Harga tentu saja sebagai salah satu kriteria penilaian kualitas yang cukup penting.
Karena, ketika konsumen akan memilih suatu produk, tentu sangat dipengaruhi oleh
pertimbangan harga. Meskipun begitu ada variasi yang luas dalam kepentingan harga
antarkonsumen maupun produk. Akibatnya, kepekaan harga konsumen sering digunakan

sebagai dasar dalam membidik pasar. Akan tetapi, peran harga sering dinilai terlalu
berlebihan. Konsumen tidak selalu mencari harga semurah mungkin atau bahkan rasio
harga dengan kualitas yang terbaik; faktor lain seperti kenyamanan atau nama merek
mungkin juga dianggap penting. Sehingga konsumen pun kadang menilai produk dengan
harga yang tinggi memiliki kualitas yang lebih baik dari pada produk dengan harga yang
rendah.

Persepsi kualitas
Persepsi kualitas adalah estimasi tentang keunggulan suatu produk. (Agarwal dan Teas
2001; Dodds, Monroe, dan Grewal 1991)

Persepsi pengorbanan
Persepsi pengorbanan adalah segala bentuk pengorbanan yang harus dilakukan oleh
konsumen untuk mendapatkan barang/jasa. (Agarwal dan Teas 2001; Dodds, Monroe,
dan Grewal 1991)

Peranan Risiko keuangan dan Risiko Kinerja sebagai variabel mediator


Nilai yang diterima pelanggan menurut Kotler (2003) adalah selisih antara total
customer value dan total customer cost. Total customer value adalah kumpulan manfaat
yang diharapkan diperoleh pelanggan terhadap produk atau jasa tertentu.
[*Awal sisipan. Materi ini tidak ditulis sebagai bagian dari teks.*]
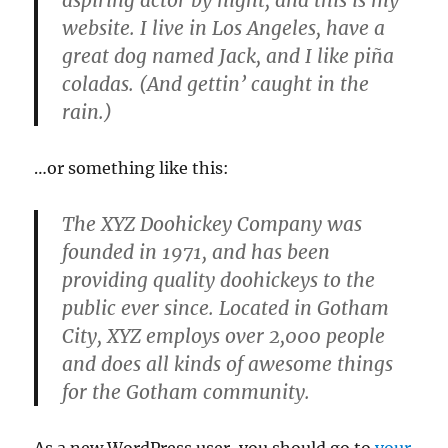
aspiring actor by night, and this is my
website. I live in Los Angeles, have a
great dog named Jack, and I like piña
coladas. (And gettin’ caught in the
rain.)
…or something like this:
The XYZ Doohickey Company was
founded in 1971, and has been
providing quality doohickeys to the
public ever since. Located in Gotham
City, XYZ employs over 2,000 people
and does all kinds of awesome things
for the Gotham community.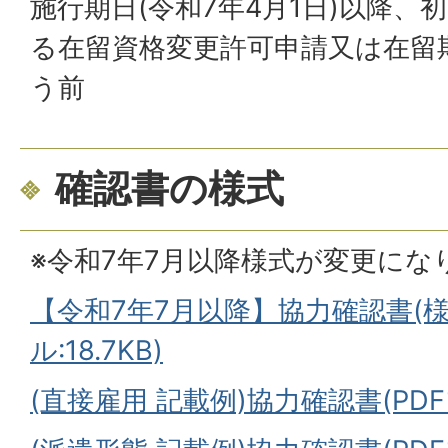
施行期日(令和7年4月1日)以降、
る在留資格変更許可申請又は在留
う前
確認書の様式
※令和7年7月以降様式が変更にな
【令和7年7月以降】協力確認書(様式
ル:18.7KB)
(直接雇用 記載例)協力確認書(PDFフ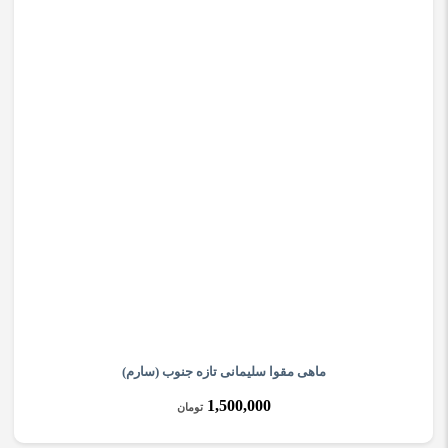
ماهی مقوا سلیمانی تازه جنوب (سارم)
1,500,000
تومان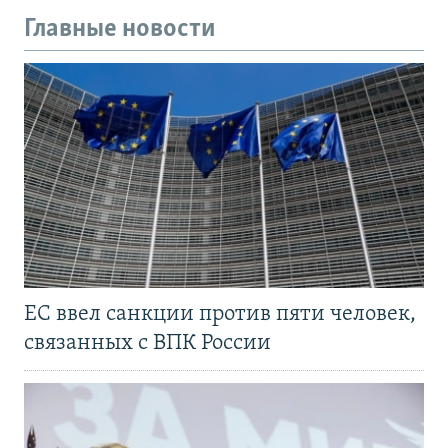
Главные новости
ЕС ввел санкции против пяти человек,
связанных с ВПК России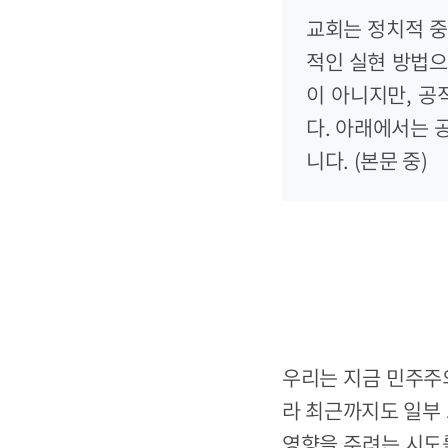
교회는 정치적 중
적인 실현 방법으
이 아니지만, 공
다. 아래에서는 
니다. (본문 중)
우리는 지금 민주주
라 최근까지도 일부
영향을 주려는 시도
Sedangkan total
customer cost adalah kumpulan pengorbanan yang diperkirakan pelanggan akan terjadi
dalam mengevaluasi, memperoleh dan menggunakan produk atau jasa.
Persepsi nilai secara konseptual merupakan trade off antara kualitas dan
pengorbanan yang dilakukan yang membawa dampak dimana kualitas memiliki
hubungan positif terhadap nilai yang dimediasikan oleh risiko kinerja dan pengorbanan

memiliki hubungan negatif terhadap nilai persepsian yang dimediasikan oleh rrisiko
keuangan (Agarwal dan Teas 2001).
Penilaian konsumen terhadap suatu barang tergantung pada harapan dan manfaat
produk. Kalau konsumen mendapatkan manfaat yang diterima oleh suatu produk lebih
besar dibandingkan harapannya, konsumen itu akan merasa puas setelah melakukan
pembelian. Akan tetapi sebaliknya, kalau manfaat yang diterima lebih rendah dari
harapannya akan suatu produk, konsumen tersebut akan menjadi tidak puas dan berakhir
dengan ketidakpuasan. Faktor risiko kinerja dan risiko keuangan akan mempengaruhi
persepsi nilai akan suatu produk. Semakin tinggi risiko yang melekat pada suatu produk
maka akan menurunkan nilai dari suatu produk tersebut (Agarwal dan Teas 2001).
Persepsi nilai
Persepsi nilai adalah nilai yang diterima konsumen terhadap suatu produk/jasa yang
merupakan trade off antara benefit yang diterima suatu produk yang diwujudkan dalam
persepsi kualitas dan pengorbanan yang dilakukan untuk memperoleh barang tersebut
(percived sacrifice). Persepsi nilai menunjukkan seberapa layak produk dalam konteks
apa yang dikorbankan dibandingkan dengan apa yang diperoleh. Konstruk ini diukur
dengan menggunakan lima butir pertanyaan (Agarwal dan Teas 2001; Dodds, Monroe,
dan Grewal 1991).

C. METODE PENELITIAN
Penelitian ini merupakan jenis Penelitian Kausal. Penelitian kausal merupakan
penelitian yang menyelidiki kemungkinan hubungan sebab-akibat dengan cara yang
berdasarkan atas pengamatan terhadap akibat yang ada dan mencari kembali faktor yang
mungkin menjadi penyebab melalui data tertentu. Penelitian ini menggunakan

pendekatan Experimental Research yaitu penelitian yang menyelidiki kemungkinan


saling hubungan sebab-akibat dalam hal ini pengaruh sauatu variabel ke variabel lain.
Dengan cara mengenakan kepada satu atau lebih kelompok eksperimantal kondisi
perilakuan. Penelitian yang dilakukan secara sengaja oleh peneliti dengan cara
memberikan

treatment/perlakuan

tertentu

terhadap

subjek

penelitian

guna

membangkitkan sesuatu kejadian/keadaan yang akan diteliti bagaimana akibatnya.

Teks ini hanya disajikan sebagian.